Rund 80 Kilometer nördlich von Beirut zweigen wir bei Batroun vom Küsten-Highway ab, ein wenig vor der eigentlichen Zufahrt ins Tal. Wir wollen nicht zu nah an die nordlibanesische Stadt Tripoli geraten, einen Außenposten des syrischen Konflikts. Das blaue Mittelmeer und den durchgängig bebauten Küstenstreifen, auf dem die Hochäuser wie Vorboten der kargen Gebirgslandschaft stehen, lassen wir jetzt hinter uns. Eine staubige Straße windet sich bergauf, zur Linken fräst sich ein Steinbruch in den Hang. Plötzlich öffnet sich abermals ein Fenster zum Meer. Wir sehen die Häuser von Tripoli, in der es Explosionen gab. Kurz wird uns die Nähe zum Krieg und seinen Ausläufern bewusst. Dann schließt sich das Fenster und wir wenden unsere Gedanken der Gebirgslandschaft vor uns zu.

 

Selbst unser libanesischer Begleiter Issa muss mehrmahls nach dem Weg fragen, bis wir endlich am Ausgangspunkt unserer Wanderung ankommen. Das Bergdorg Hadchit liegt wenige Kilometer entfernt von Bcharré, dem Geburtsort des welbekannten Dicher Khalil Gibran.  Auf 1400 Metern Höhe schickt die Frühlingssonne nur einen schwachen Abglanz ihrer Kraft auf den Dorfplatz. Von dort beginnt der Abstieg ins Tal, vorbei an den Toten der Siedlung, die in kleinen Mausoleen am Wegesrand bestattet sind.

 

Während sie hier ihrer Erlösung harren, schauen die Verstorbenen hinunter in ein Tal, das die Christen im Libanon als heiligen Ort verehren. Schon in den ersten Jahrhunderten nach Christus fanden Verfolgte während der blutigen Konflikte des frühen Christentums hier Unterschlupf. im 7. Jahrhundert flohen Mönche aus dem syrischen Kloster Beth Maron in das Tal. Sie werden als die Gründer der maronitischen Konfession betrachtet, der heute die meisten Christen im Libanon angehören.

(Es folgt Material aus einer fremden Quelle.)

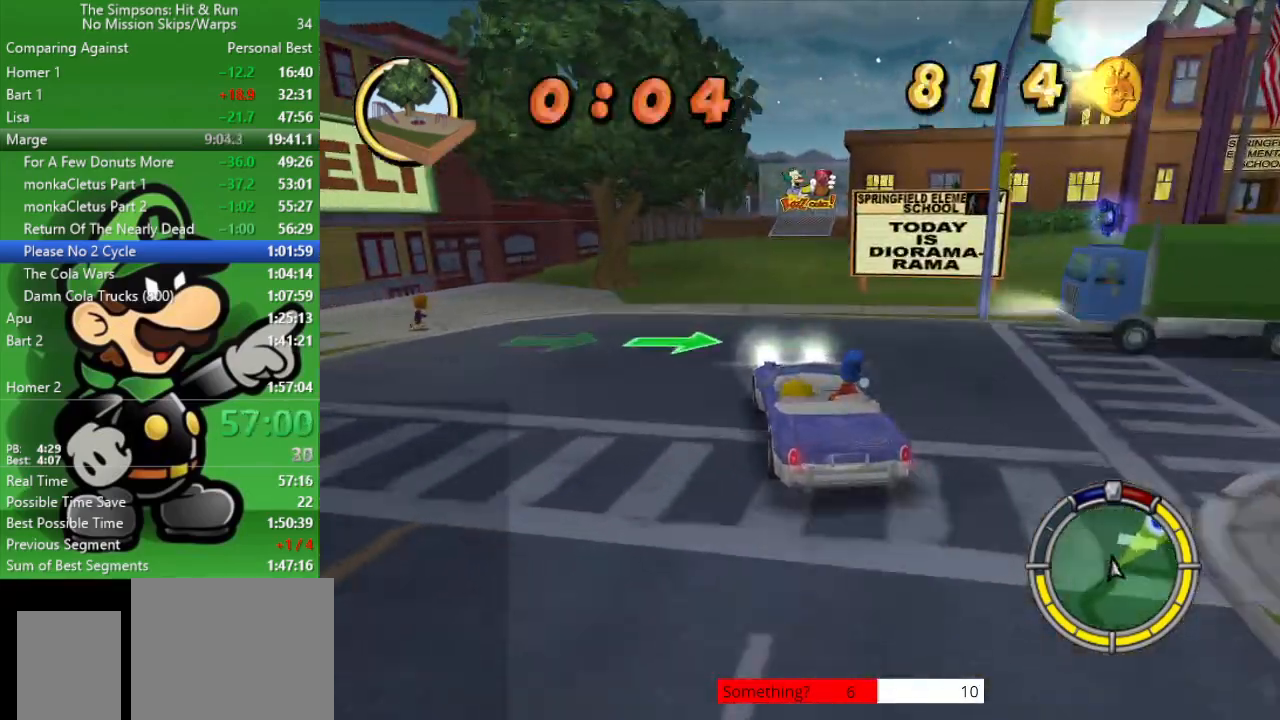
{"buttons": ["CIRCLE"], "left_stick": "center", "right_stick": "center", "events": []}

Die Einsiedler bauten einfache, aber mit schönen Wandmalereien verzierte Kirchen, legten Terrassen für Obst- und Gemüsebau an und suchten in der Abgeschlossenheit des Tals nach Gott. Heute ist nur noch eines der Klöster bewohnt.

 

Im Schatten der Felswand wird der Wind schneidend und die Unwirtlichkeit des Klosters Deir el Salib mit Händen greifbar. Unbehauene Steine markieren die Außenmauern der Kirche. Geschlafen haben die Bewohner wohl in Höhlen. Umso überraschter sind wir, als sich zarte, elegante Fresken im Inneren der Kosterruine zeigen. Christus am Kreuz und ein Apostel sind gerade noch in Fragmenten erkennbar. Wie das Kloster, so ist auch die Malerei dem Verfall preisgegeben.

 

Die fehlende Infrastruktur und das unwirtliche Leben in dem abgeschiedenen Tal haben in den vergangenen Jahrzehnten fast alle Einwohner vertrieben. Eine gespenstische Stille liegt über den grünen Terrassen und den leeren Gehöften. Wir besichtigen eine verfallene Mühle, die nach libanesischer Art sowohl Korn mahlen als auch Oliven pressen konnte. Erst als wir den Schotterweg erreichen, der sich auf halber Höhe am Hang entlang zieht, regt sich wieder Leben.

 

Ein kurzer Anstieg trennt uns noch vom Kloster Sankt Qanoubin, wo wir übernachten wollen. Wir beziehen schlichte, aber sauerbere Klosterzellen, unterhalten uns leise auf dem Innenhof. Ein Schild mahnt das Schweigegebot der Ordensschwestern an. Bereits im 4. Jahrhundert soll das Kloster gegründet worden sein. Ab dem 17. Jahrhundert war es Sitz des maronitischen Patriarchen.

 

Noch einmal geht es nun bergauf. Etwa 20 Minuten vom Kloster entfernt lebt der Eremit, den wir besuchen wollen. Wir haben Glück. Bruder Dario Escobar plaudert umringt von drei Damen im Hof seiner kargen, in den Fels geschlagenen Behausung. Ein langer weißer Bart umweht seine Brust, die dunklen Augen erinnern an seine Heimat Kolumbien. Erst nach einem längeren Aufenthalt in den USA durfte sich der Eremit in die Berge zurückziehen. Ausgerechnet auf Partnerschaftsberatung hat er sich in der Einsamkeit spezialisiert, kostenlos natürlich und meist für die Paare in der Umgebung.

 

Es ist schon dunkel, als wir an einem Gasthof am Ende des Tals ankommen, in dem wir die einzigen Gäste sind. Schwerer libanesischer Wein, Spieße mit gegrilltem Fleisch, traditionelles Taboulé und Hummus schmecken nach der langen und ereignisreichen Wanderung doppelt so gut.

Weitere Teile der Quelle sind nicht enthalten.